For billions of years the Sun has nurtured Earth and its inhabitants.
Solar energy courses down upon our planet, heating our atmosphere, feeding
our plants, purifying our water and lighting the world around us. The
Sun catalyzes every major ecocycle on which life depends. Yet only in
the last century have people discovered the key to mimicking photosynthesis--
learning to convert sunlight to electricity rather than merely basking
in its warmth. Thus, it is particularly fitting to employ solar electricity
when telling the history of Earth's most important star.
our proposed installation, the Observation Tower projects a beacon which
visually recapitulates the solar lifecycle. The Tower stands as a lighthouse
in the dark, broadcasting through its pattern of shifting lights and
colors the full richness of the Sun's history. Through this novel and
dramatic visage, people will be drawn to LSC to gain knowledge about
the Sun and to contemplate our long term future.
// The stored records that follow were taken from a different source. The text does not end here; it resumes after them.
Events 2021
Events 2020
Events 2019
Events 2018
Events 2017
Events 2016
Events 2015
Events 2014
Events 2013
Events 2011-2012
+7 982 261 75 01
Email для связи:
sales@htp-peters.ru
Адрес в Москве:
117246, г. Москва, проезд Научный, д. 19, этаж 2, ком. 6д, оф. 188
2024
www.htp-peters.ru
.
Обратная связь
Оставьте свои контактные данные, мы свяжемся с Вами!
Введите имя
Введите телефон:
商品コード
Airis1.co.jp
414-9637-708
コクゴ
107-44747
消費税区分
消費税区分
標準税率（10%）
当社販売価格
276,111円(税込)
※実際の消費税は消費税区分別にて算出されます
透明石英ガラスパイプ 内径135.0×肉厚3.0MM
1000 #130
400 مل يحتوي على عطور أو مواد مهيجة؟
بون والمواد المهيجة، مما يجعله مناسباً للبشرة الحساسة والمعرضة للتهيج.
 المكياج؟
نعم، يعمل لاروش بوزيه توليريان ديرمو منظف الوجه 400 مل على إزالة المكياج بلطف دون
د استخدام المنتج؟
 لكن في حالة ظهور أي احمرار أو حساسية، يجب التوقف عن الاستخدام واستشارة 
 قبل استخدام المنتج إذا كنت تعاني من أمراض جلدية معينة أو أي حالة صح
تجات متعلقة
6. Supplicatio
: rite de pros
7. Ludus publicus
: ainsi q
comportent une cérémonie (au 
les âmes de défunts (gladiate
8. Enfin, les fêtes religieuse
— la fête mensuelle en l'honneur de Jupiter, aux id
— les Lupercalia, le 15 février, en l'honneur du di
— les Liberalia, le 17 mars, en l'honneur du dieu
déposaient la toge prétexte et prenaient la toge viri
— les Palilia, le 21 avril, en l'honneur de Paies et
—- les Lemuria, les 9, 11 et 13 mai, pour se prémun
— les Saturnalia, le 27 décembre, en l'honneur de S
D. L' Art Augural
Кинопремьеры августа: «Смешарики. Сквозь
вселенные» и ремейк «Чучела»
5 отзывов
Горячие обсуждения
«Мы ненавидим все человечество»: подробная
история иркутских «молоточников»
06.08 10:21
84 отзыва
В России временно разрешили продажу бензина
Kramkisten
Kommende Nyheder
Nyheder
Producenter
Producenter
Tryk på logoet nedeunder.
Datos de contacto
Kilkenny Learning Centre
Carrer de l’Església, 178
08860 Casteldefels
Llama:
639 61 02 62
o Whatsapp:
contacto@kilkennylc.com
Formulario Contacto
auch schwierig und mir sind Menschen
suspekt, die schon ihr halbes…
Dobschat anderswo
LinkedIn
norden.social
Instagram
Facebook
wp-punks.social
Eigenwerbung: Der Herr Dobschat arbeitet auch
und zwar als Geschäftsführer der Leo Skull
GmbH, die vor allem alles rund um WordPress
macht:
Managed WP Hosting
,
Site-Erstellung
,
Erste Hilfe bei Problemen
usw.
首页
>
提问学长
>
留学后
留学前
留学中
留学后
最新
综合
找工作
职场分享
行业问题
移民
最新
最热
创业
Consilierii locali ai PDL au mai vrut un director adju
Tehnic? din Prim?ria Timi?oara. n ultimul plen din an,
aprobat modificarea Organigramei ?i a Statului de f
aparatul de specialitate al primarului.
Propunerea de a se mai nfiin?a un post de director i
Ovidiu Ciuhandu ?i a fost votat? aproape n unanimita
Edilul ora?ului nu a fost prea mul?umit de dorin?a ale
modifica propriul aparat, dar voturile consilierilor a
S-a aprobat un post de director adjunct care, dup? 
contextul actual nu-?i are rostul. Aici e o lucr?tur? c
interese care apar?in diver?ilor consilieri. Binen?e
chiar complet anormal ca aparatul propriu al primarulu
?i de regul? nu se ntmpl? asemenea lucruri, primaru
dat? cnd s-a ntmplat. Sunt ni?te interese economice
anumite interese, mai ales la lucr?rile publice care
Stars like our Sun pass through four main stages. They begin life
as a glowing red cloud, condensed from gravitationally-attracted interstellar
gases. The mass grows larger and brighter over time, finally accreting
enough fuel to form a single large yellow-white star. This is the Sun
in the sky today. Then, as the star exhausts most of its energy, gravity
can no longer hold its atoms together and the sun explodes into a huge,
red giant ball. Once again this new cloud collapses, this time into a
much smaller white dwarf star. The white dwarf glows for millions of years
and then fades quietly away.
Our installation demonstrates solar evolution by creating a "projection
screen" on the interior surface of the observation tower. Four identical
banks of lights, mounted on the angled sheet rock walls along the perimeter
of the observation deck illuminate their opposing pyramidal glass skylights.
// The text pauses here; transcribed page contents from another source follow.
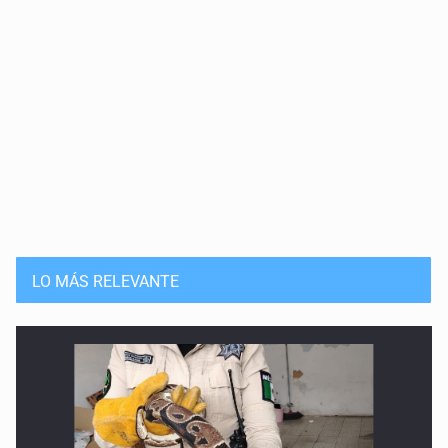
LO MÁS RELEVANTE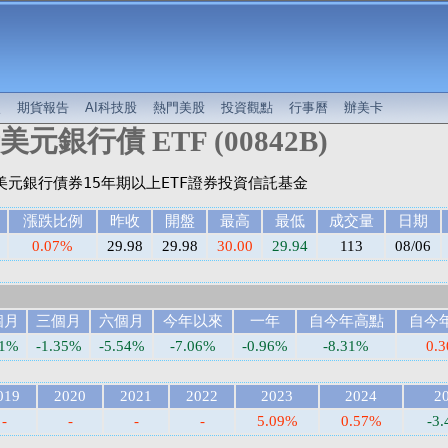
較
期貨報告
AI科技股
熱門美股
投資觀點
行事曆
辦美卡
元銀行債 ETF (00842B)
漲跌比例
昨收
開盤
最高
最低
成交量
日期
0.07%
29.98
29.98
30.00
29.94
113
08/06
個月
三個月
六個月
今年以來
一年
自今年高點
自今
21%
-1.35%
-5.54%
-7.06%
-0.96%
-8.31%
0.
019
2020
2021
2022
2023
2024
2
-
-
-
-
5.09%
0.57%
-3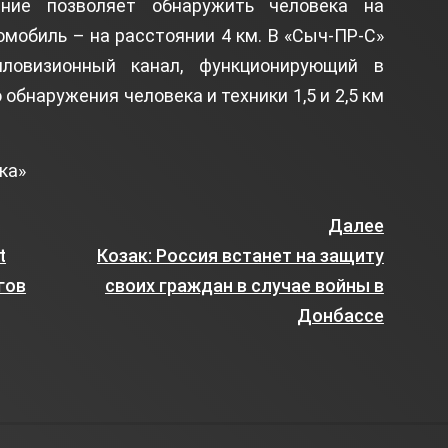
ание позволяет обнаружить человека на
томобиль – на расстоянии 4 км. В «Сыч-ПР-С»
ловизионный канал, функционирующий в
 обнаружения человека и техники 1,5 и 2,5 км
ка»
Далее
t
Козак: Россия встанет на защиту
гов
своих граждан в случае войны в
Донбассе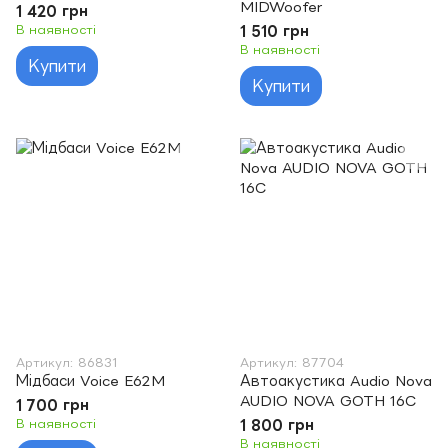
MIDWoofer
1 420 грн
В наявності
1 510 грн
В наявності
Купити
Купити
Артикул: 86831
Артикул: 87704
Мідбаси Voice E62M
Автоакустика Audio Nova
AUDIO NOVA GOTH 16C
1 700 грн
В наявності
1 800 грн
В наявності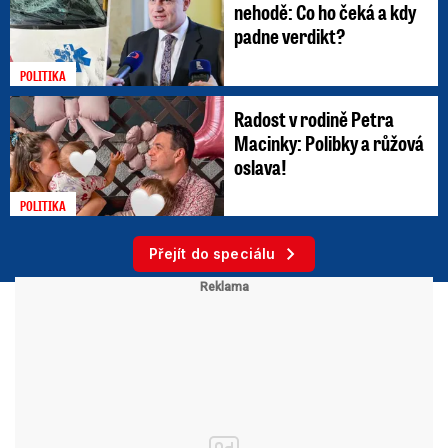
nehodě: Co ho čeká a kdy
padne verdikt?
POLITIKA
Radost v rodině Petra
Macinky: Polibky a růžová
oslava!
POLITIKA
Přejít do speciálu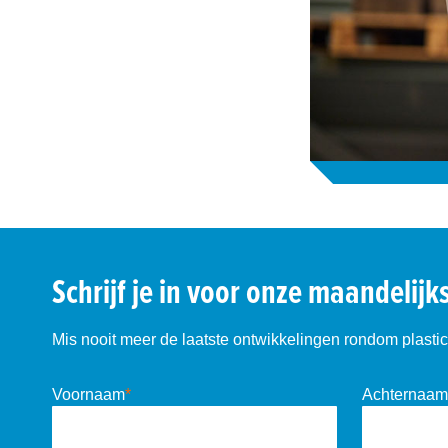
Schrijf je in voor onze maandelijk
Mis nooit meer de laatste ontwikkelingen rondom plastic 
Voornaam
*
Achternaam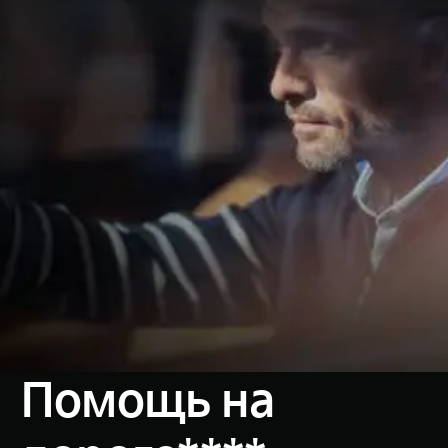
Помощь на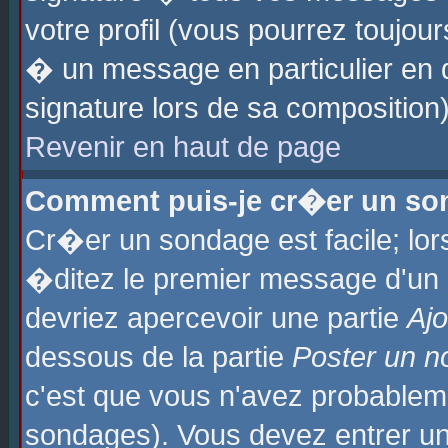
votre profil (vous pourrez toujo
� un message en particulier en 
signature lors de sa composition)
Revenir en haut de page
Comment puis-je cr�er un so
Cr�er un sondage est facile; lo
�ditez le premier message d'un su
devriez apercevoir une partie
Aj
dessous de la partie
Poster un n
c'est que vous n'avez probablem
sondages). Vous devez entrer un 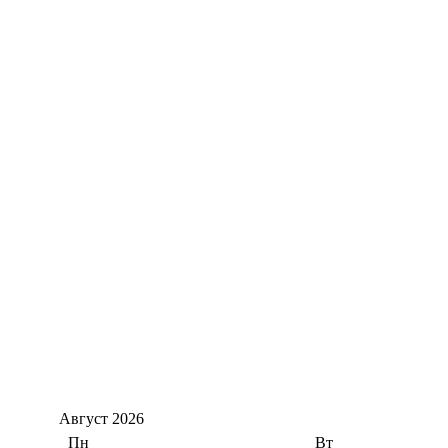
Август
2026
Пн
Вт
Each bank of lights consists of a main spotlight of 500 watts, with computer
controllable color filters and adjustable spot diameters. These
lights can sweep across the skylight, imparting an impression of motion.
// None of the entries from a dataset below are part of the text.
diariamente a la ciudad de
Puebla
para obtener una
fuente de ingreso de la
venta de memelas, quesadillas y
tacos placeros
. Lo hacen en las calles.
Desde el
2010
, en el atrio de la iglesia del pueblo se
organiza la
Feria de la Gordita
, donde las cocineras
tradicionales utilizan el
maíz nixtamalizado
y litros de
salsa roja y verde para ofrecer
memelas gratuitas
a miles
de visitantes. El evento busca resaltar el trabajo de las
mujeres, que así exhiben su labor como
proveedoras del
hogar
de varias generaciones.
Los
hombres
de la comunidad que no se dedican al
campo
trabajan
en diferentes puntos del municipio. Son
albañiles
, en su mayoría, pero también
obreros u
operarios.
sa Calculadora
The computer will keep the total power at or below 2.5 kw at all times
Since the screen is visible from the highway during the day, a
pattern of stars and gaseous clouds will be spray-painted on the screen
to add relevant visual interest.
The principles of solar evolution are easy to grasp and essential
to life, yet widely unknown. We hope to enhance the New Jersey skyline
while educating the public at the same time.